Many housekeeping aides and food service workers — lower-level jobs in which the department has employed felons and convicted sex offenders — were also fired.

Scores of veterans have died waiting for care while VA bureaucrats falsified data to procure monetary bonuses, but fixes have been slow to come by largely because the union that represents VA employees has used its political muscle with Democrats to emphasize job security for government employees.

Former President Barack Obama originally appointed Shulkin as a VA undersecretary. By the end of the Obama administration, however, Shulkin had grown increasingly frustrated with the American Federation of Government Employees union and other groups defending bad employees' supposed right to a government check even when they hurt veterans.

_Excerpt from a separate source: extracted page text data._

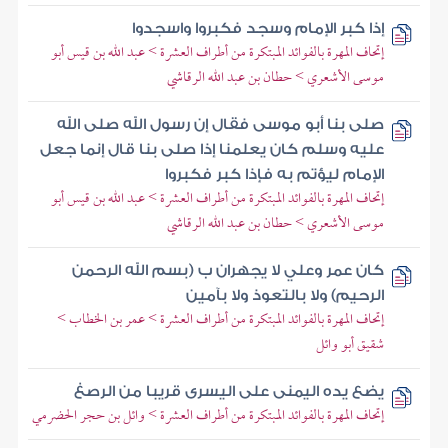
إذا كبر الإمام وسجد فكبروا واسجدوا
إتحاف المهرة بالفوائد المبتكرة من أطراف العشرة > عبد الله بن قيس أبو
موسى الأشعري > حطان بن عبد الله الرقاشي
صلى بنا أبو موسى فقال إن رسول الله صلى الله
عليه وسلم كان يعلمنا إذا صلى بنا قال إنما جعل
الإمام ليؤتم به فإذا كبر فكبروا
إتحاف المهرة بالفوائد المبتكرة من أطراف العشرة > عبد الله بن قيس أبو
موسى الأشعري > حطان بن عبد الله الرقاشي
كان عمر وعلي لا يجهران ب (بسم الله الرحمن
الرحيم) ولا بالتعوذ ولا بآمين
إتحاف المهرة بالفوائد المبتكرة من أطراف العشرة > عمر بن الخطاب >
شقيق أبو وائل
يضع يده اليمنى على اليسرى قريبا من الرصغ
إتحاف المهرة بالفوائد المبتكرة من أطراف العشرة > وائل بن حجر الحضرمي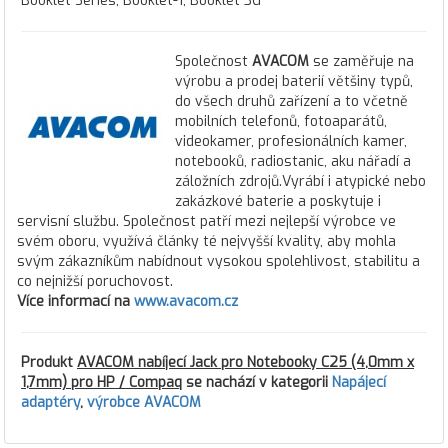
Booklet Series, Booklet-1, Booklet 3G
Společnost
AVACOM
se zaměřuje na
výrobu a prodej baterií většiny typů,
do všech druhů zařízení a to včetně
mobilních telefonů, fotoaparátů,
videokamer, profesionálních kamer,
notebooků, radiostanic, aku nářadí a
záložních zdrojů.Vyrábí i atypické nebo
zakázkové baterie a poskytuje i
servisní službu. Společnost patří mezi nejlepší výrobce ve
svém oboru, využívá články té nejvyšší kvality, aby mohla
svým zákazníkům nabídnout vysokou spolehlivost, stabilitu a
co nejnižší poruchovost.
Více informací na
www.avacom.cz
Produkt
AVACOM nabíjecí Jack pro Notebooky C25 (4,0mm x
1,7mm) pro HP / Compaq
se nachází v kategorii
Napájecí
adaptéry
,
výrobce AVACOM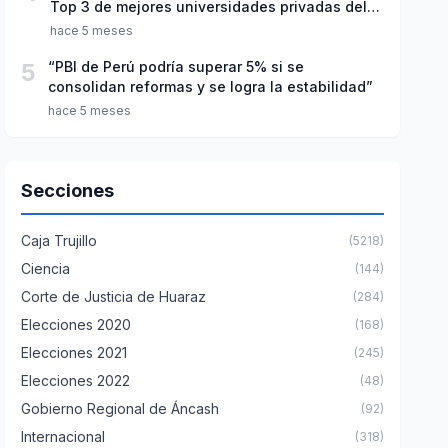
Top 3 de mejores universidades privadas del
Perú
hace 5 meses
5
“PBI de Perú podría superar 5% si se
consolidan reformas y se logra la estabilidad”
hace 5 meses
Secciones
Caja Trujillo
(5218)
Ciencia
(144)
Corte de Justicia de Huaraz
(284)
Elecciones 2020
(168)
Elecciones 2021
(245)
Elecciones 2022
(48)
Gobierno Regional de Áncash
(92)
Internacional
(318)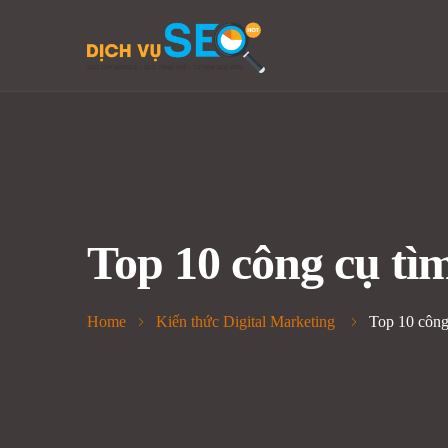
Top 10 công cụ tì
Home
Kiến thức Digital Marketing
Top 10 công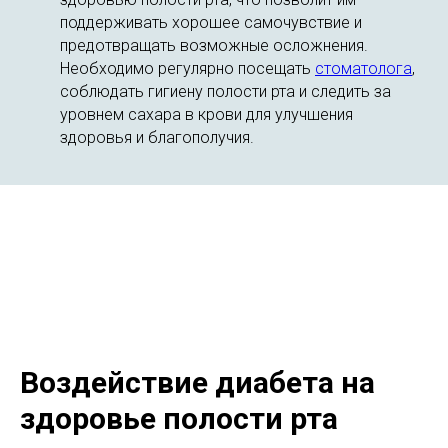
поддерживать хорошее самочувствие и
предотвращать возможные осложнения.
Необходимо регулярно посещать
стоматолога
,
соблюдать гигиену полости рта и следить за
уровнем сахара в крови для улучшения
здоровья и благополучия.
Воздействие диабета на
здоровье полости рта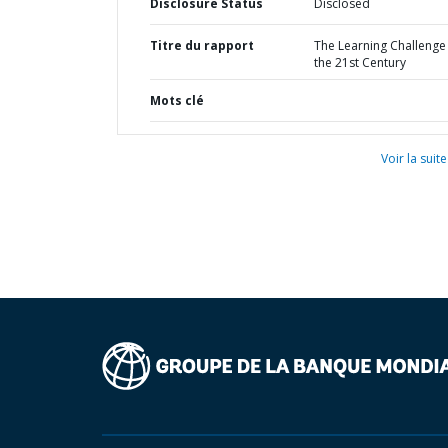
Disclosure Status
Disclosed
Titre du rapport
The Learning Challenge 
the 21st Century
Mots clé
Voir la suite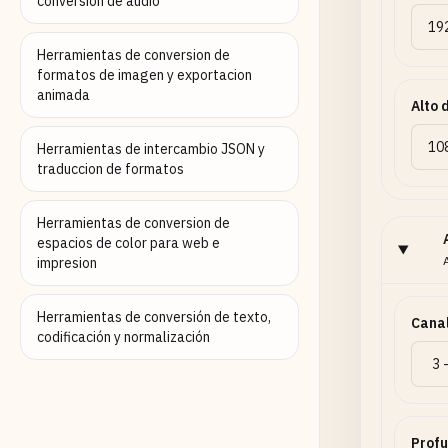
conversion de audio
Herramientas de conversion de
formatos de imagen y exportacion
animada
Alto 
Herramientas de intercambio JSON y
traduccion de formatos
Herramientas de conversion de
espacios de color para web e
impresion
Herramientas de conversión de texto,
Canal
codificación y normalización
Profu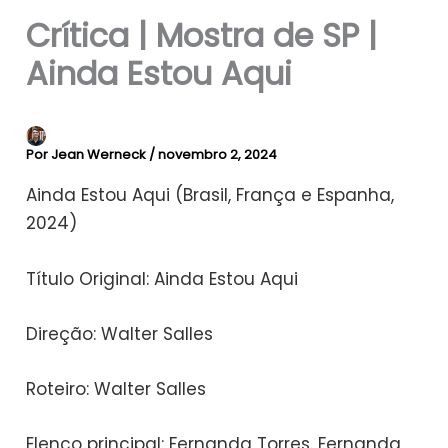
Crítica | Mostra de SP |
Ainda Estou Aqui
Por
Jean Werneck
/
novembro 2, 2024
Ainda Estou Aqui (Brasil, França e Espanha,
2024)
Título Original: Ainda Estou Aqui
Direção: Walter Salles
Roteiro: Walter Salles
Elenco principal: Fernanda Torres, Fernanda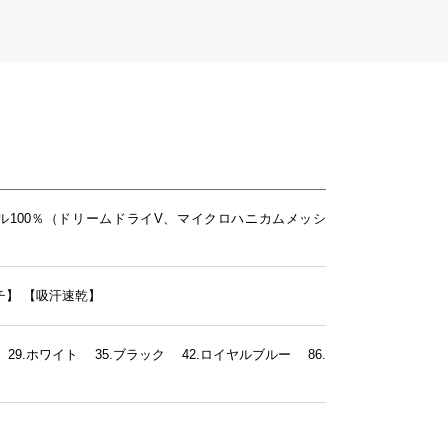
ル100％（ドリームドライV、マイクロハニカムメッシ
チ】
【吸汗速乾】
 29.ホワイト 35.ブラック 42.ロイヤルブルー 86.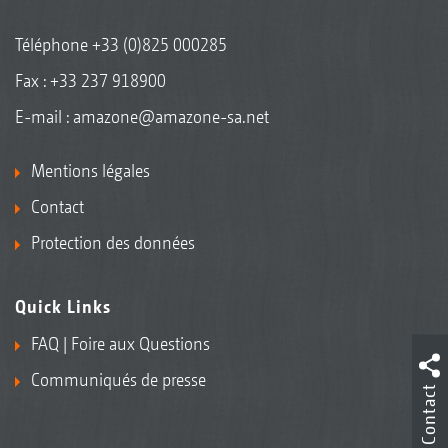
Téléphone
+33 (0)825 000285
Fax : +33 237 918900
E-mail :
amazone@amazone-sa.net
Mentions légales
Contact
Protection des données
Quick Links
FAQ | Foire aux Questions
Communiqués de presse
Contact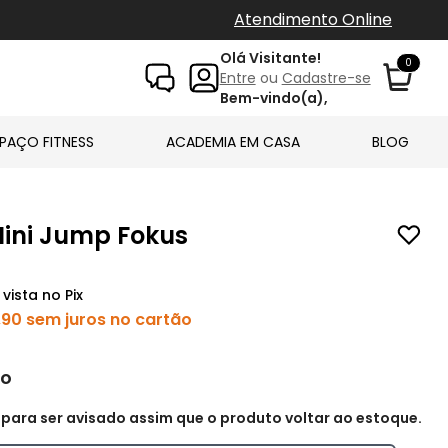
Atendimento Online
Olá Visitante!
0
Entre
ou
Cadastre-se
Bem-vindo(a),
PAÇO FITNESS
ACADEMIA EM CASA
BLOG
ini Jump Fokus
 vista
no Pix
,90 sem juros no cartão
do
ara ser avisado assim que o produto voltar ao estoque.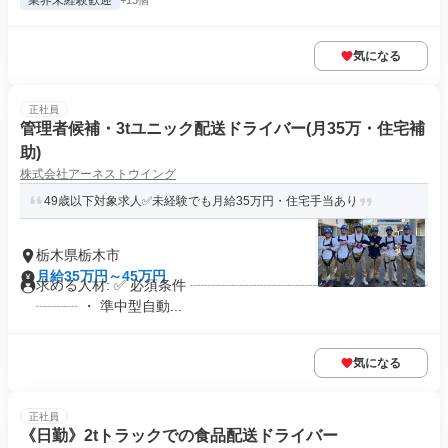
業界未経験歓迎
+13個
気になる
正社員
管理者候補・3tユニック配送ドライバー(月35万・住宅補
助)
株式会社アーネストウイング
49歳以下対象求人✅未経験でも月給35万円・住宅手当あり
栃木県栃木市
月給35万円～45万円
求める人材: ✅ 必須条件 ┈┈┈┈┈┈┈┈┈┈┈┈┈┈┈┈┈
┈┈┈ ・ 準中型自動...
気になる
正社員
《日勤》2tトラックでの食品配送ドライバー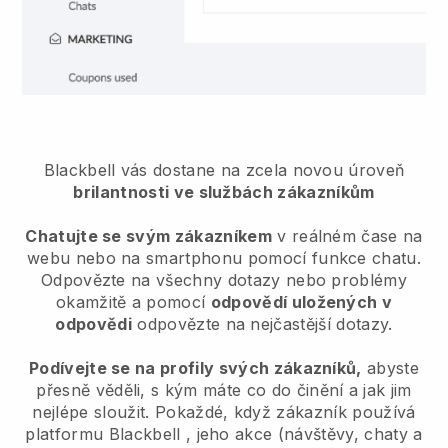
Blackbell vás dostane na zcela novou úroveň
brilantnosti ve službách zákazníkům
Chatujte se svým zákazníkem
v reálném čase na
webu nebo na smartphonu pomocí funkce chatu.
Odpovězte na všechny dotazy nebo problémy
okamžitě a pomocí
odpovědí uložených v
odpovědi
odpovězte na nejčastější dotazy.
Podívejte se na profily svých zákazníků,
abyste
přesně věděli, s kým máte co do činění a jak jim
nejlépe sloužit. Pokaždé, když zákazník používá
platformu
Blackbell
, jeho akce (návštěvy, chaty a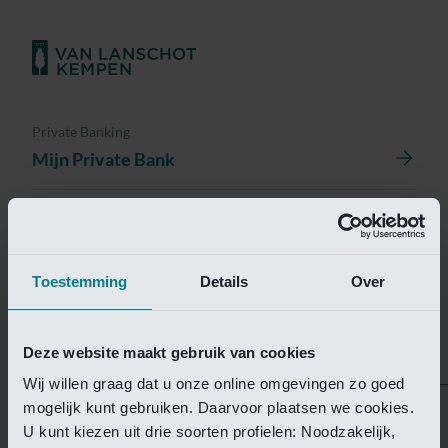
Private Banking
Mijn Private Bank
Investment Management
Investment Management Portal
Toestemming
Details
Over
Investment Banking
Van Lanschot Kempen Research
Deze website maakt gebruik van cookies
Wij willen graag dat u onze online omgevingen zo goed
mogelijk kunt gebruiken. Daarvoor plaatsen we cookies.
Helaas is deze pagina
U kunt kiezen uit drie soorten profielen: Noodzakelijk,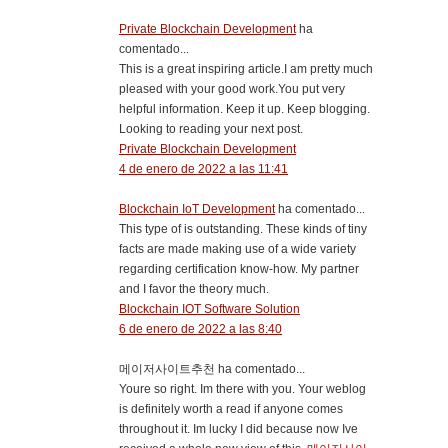
Private Blockchain Development
ha
comentado...
This is a great inspiring article.I am pretty much
pleased with your good work.You put very
helpful information. Keep it up. Keep blogging.
Looking to reading your next post.
Private Blockchain Development
4 de enero de 2022 a las 11:41
Blockchain IoT Development
ha comentado...
This type of is outstanding. These kinds of tiny
facts are made making use of a wide variety
regarding certification know-how. My partner
and I favor the theory much.
Blockchain IOT Software Solution
6 de enero de 2022 a las 8:40
메이저사이트추천 ha comentado...
Youre so right. Im there with you. Your weblog
is definitely worth a read if anyone comes
throughout it. Im lucky I did because now Ive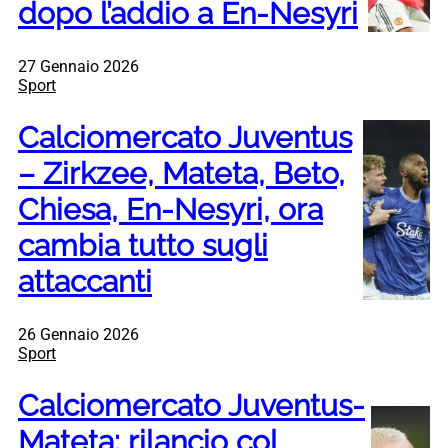
dopo l’addio a En-Nesyri
27 Gennaio 2026
Sport
Calciomercato Juventus
– Zirkzee, Mateta, Beto,
Chiesa, En-Nesyri, ora
cambia tutto sugli
attaccanti
26 Gennaio 2026
Sport
Calciomercato Juventus-
Mateta: rilancio col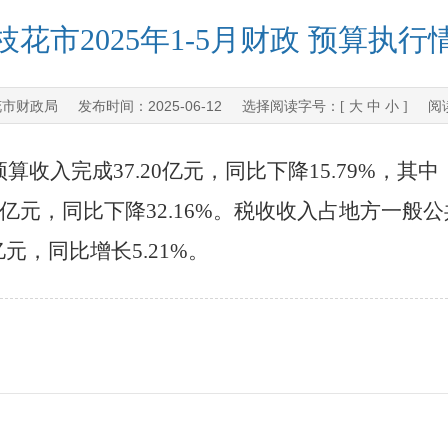
枝花市2025年1-5月财政 预算执行
花市财政局
2025-06-12
发布时间：
选择阅读字号：[
大
中
小
] 阅
预算收入完成
37.20
亿元，同比下降
15.79%
，其中
亿元，同比下降
32.16%
。税收收入占地方一般公
亿元，同比增长
5.21%
。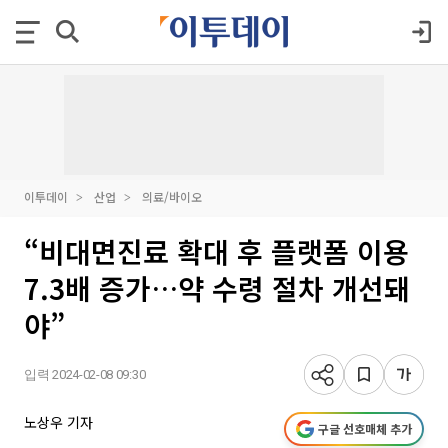
이투데이
산업
의료/바이오
“비대면진료 확대 후 플랫폼 이용
7.3배 증가…약 수령 절차 개선돼
야”
입력 2024-02-08 09:30
노상우 기자
구글 선호매체 추가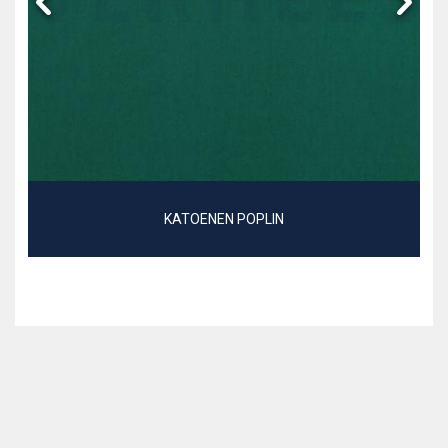
KATOENEN POPLIN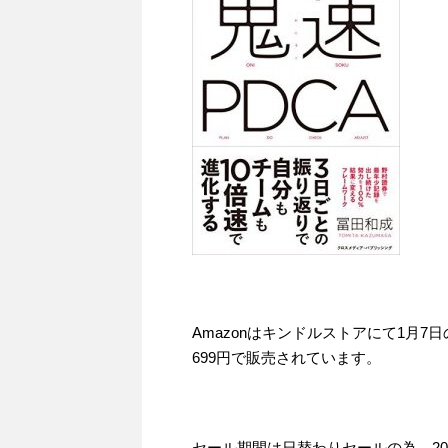
Amazonはキンドルストアにて1月7
699円で販売されています。
セール期間は日替わりセールの為、201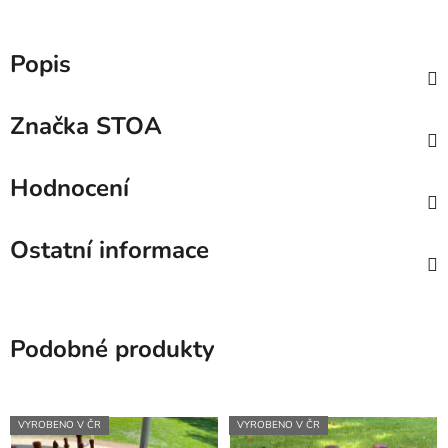
Popis
Značka
STOA
Hodnocení
Ostatní informace
Podobné produkty
VYROBENO V ČR
VYROBENO V ČR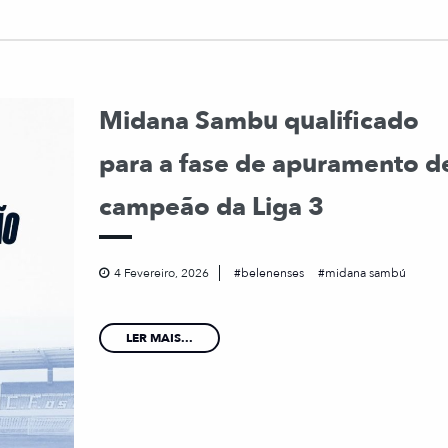
Midana Sambu qualificado
para a fase de apuramento d
campeão da Liga 3
4 Fevereiro, 2026
belenenses
midana sambú
LER MAIS...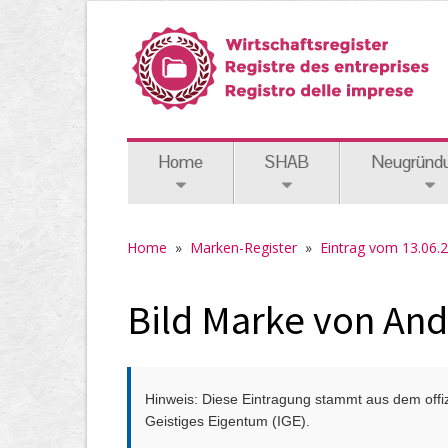
Home
SHAB
Neugründ
Home
»
Marken-Register
»
Eintrag vom 13.06.
Bild Marke von An
Hinweis: Diese Eintragung stammt aus dem offizi
Geistiges Eigentum (IGE).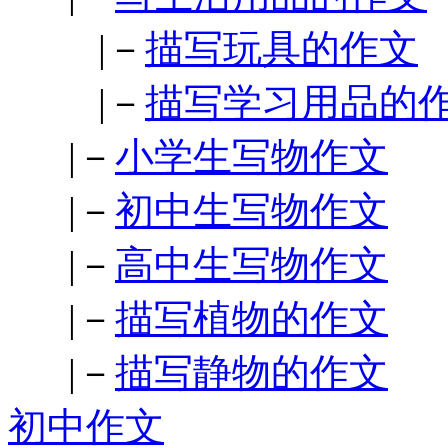
|－
描写玩具的作文
|－
描写学习用品的
|－
小学生写物作文
|－
初中生写物作文
|－
高中生写物作文
|－
描写植物的作文
|－
描写静物的作文
初中作文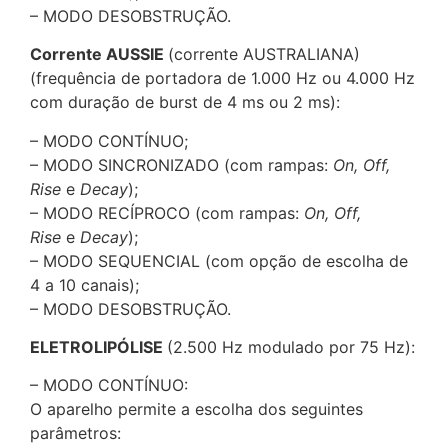
– MODO DESOBSTRUÇÃO.
Corrente AUSSIE
(corrente AUSTRALIANA)
(frequência de portadora de 1.000 Hz ou 4.000 Hz
com duração de burst de 4 ms ou 2 ms):
– MODO CONTÍNUO;
– MODO SINCRONIZADO (com rampas:
On, Off,
Rise
e
Decay
);
– MODO RECÍPROCO (com rampas:
On, Off,
Rise
e
Decay
);
– MODO SEQUENCIAL (com opção de escolha de
4 a 10 canais);
– MODO DESOBSTRUÇÃO.
ELETROLIPÓLISE
(2.500 Hz modulado por 75 Hz):
– MODO CONTÍNUO:
O aparelho permite a escolha dos seguintes
parâmetros: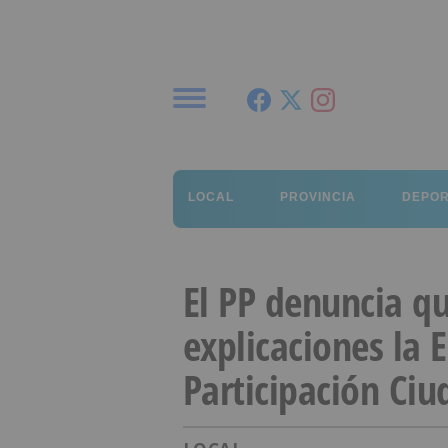
Menú
LOCAL
PROVINCIA
DEPO
El PP denuncia qu
explicaciones la 
Participación Ci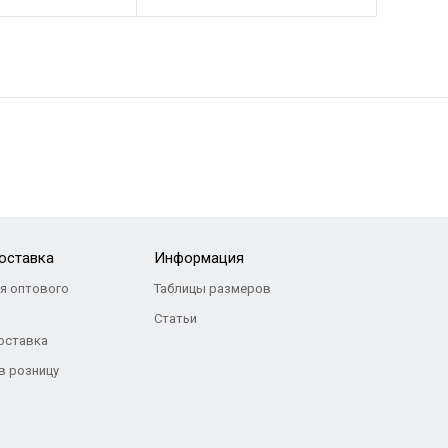
доставка
Информация
я оптового
Таблицы размеров
я
Статьи
оставка
 в розницу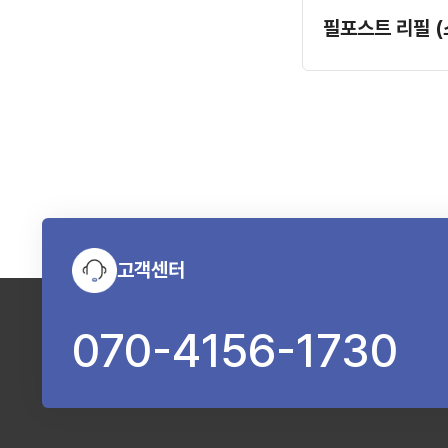
필포스트 리필 
고객센터
070-4156-1730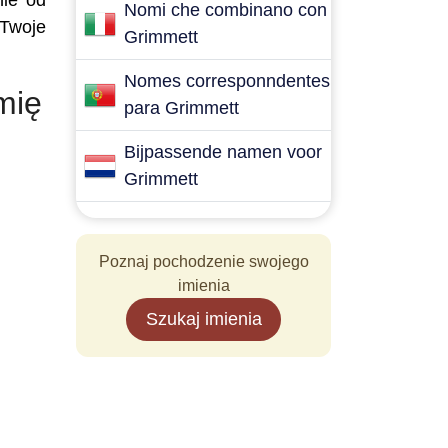
nie od
Nomi che combinano con
 Twoje
Grimmett
Nomes corresponndentes
mię
para Grimmett
Bijpassende namen voor
Grimmett
Poznaj pochodzenie swojego
imienia
Szukaj imienia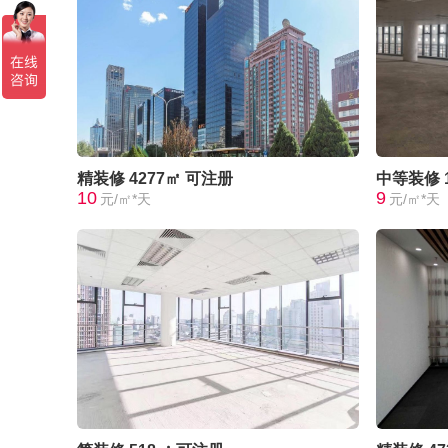
精装修
4277㎡
可注册
中等装修
10
9
元/㎡*天
元/㎡*天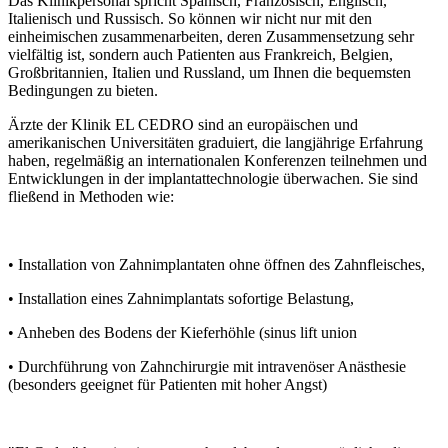
Das Klinikpersonal spricht Spanisch, Französisch, Englisch,
Italienisch und Russisch. So können wir nicht nur mit den
einheimischen zusammenarbeiten, deren Zusammensetzung sehr
vielfältig ist, sondern auch Patienten aus Frankreich, Belgien,
Großbritannien, Italien und Russland, um Ihnen die bequemsten
Bedingungen zu bieten.
Ärzte der Klinik EL CEDRO sind an europäischen und
amerikanischen Universitäten graduiert, die langjährige Erfahrung
haben, regelmäßig an internationalen Konferenzen teilnehmen und
Entwicklungen in der implantattechnologie überwachen. Sie sind
fließend in Methoden wie:
• Installation von Zahnimplantaten ohne öffnen des Zahnfleisches,
• Installation eines Zahnimplantats sofortige Belastung,
• Anheben des Bodens der Kieferhöhle (sinus lift union
• Durchführung von Zahnchirurgie mit intravenöser Anästhesie
(besonders geeignet für Patienten mit hoher Angst)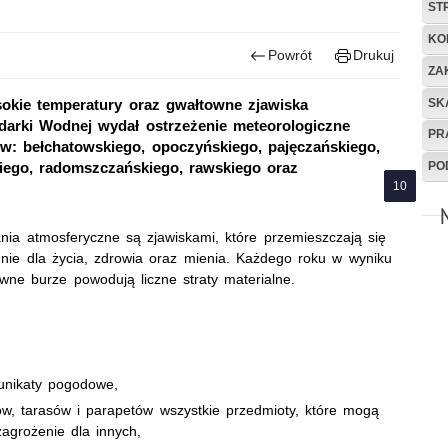
ST
KO
Powrót
Drukuj
ZA
SK
okie temperatury oraz gwałtowne zjawiska
odarki Wodnej wydał ostrzeżenie meteorologiczne
PR
ów: bełchatowskiego, opoczyńskiego, pajęczańskiego,
PO
kiego, radomszczańskiego, rawskiego oraz
nia atmosferyczne są zjawiskami, które przemieszczają się
ie dla życia, zdrowia oraz mienia. Każdego roku w wyniku
wne burze powodują liczne straty materialne.
unikaty pogodowe,
ów, tarasów i parapetów wszystkie przedmioty, które mogą
zagrożenie dla innych,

"Just last week we were forced to take back an employee after they were convicted no more than three times for DWI and had served a 60 day jail sentence ... Our accountability processes are clearly broken," Shulkin said at the White House.

In addition to reluctance by managers to vigorously pursue firings, the overturning of firings after the fact by the Merit Systems Protection Board (MSPB) — often with little public acknowledgment — has been a longstanding problem.

Shulkin asked for new legislation that reduces the role of MSPB, especially when firing senior leaders. Congress passed the Department of Veterans Affairs Accountability and Whistleblower Protection Act in answer, and Trump signed the bill in June.

The published data predates those new powers, and does not note which disciplinary actions were later overturned.

One record shows a "senior leader" being removed January 20, while another record shows a "senior leader" being demoted April 21. Those appear to refer to the same person — disgraced Puerto Rico VA director DeWayne Hamlin — who returned to work in a lesser job after he appealed to the MSPB.

Former Obama Secretary of Veterans Affairs Bob McDonald seemed to have so little grasp on firing employees that in August 2016, he said that he had fired 140,000 employees, a figure that made little sense since that would be nearly half the workforce.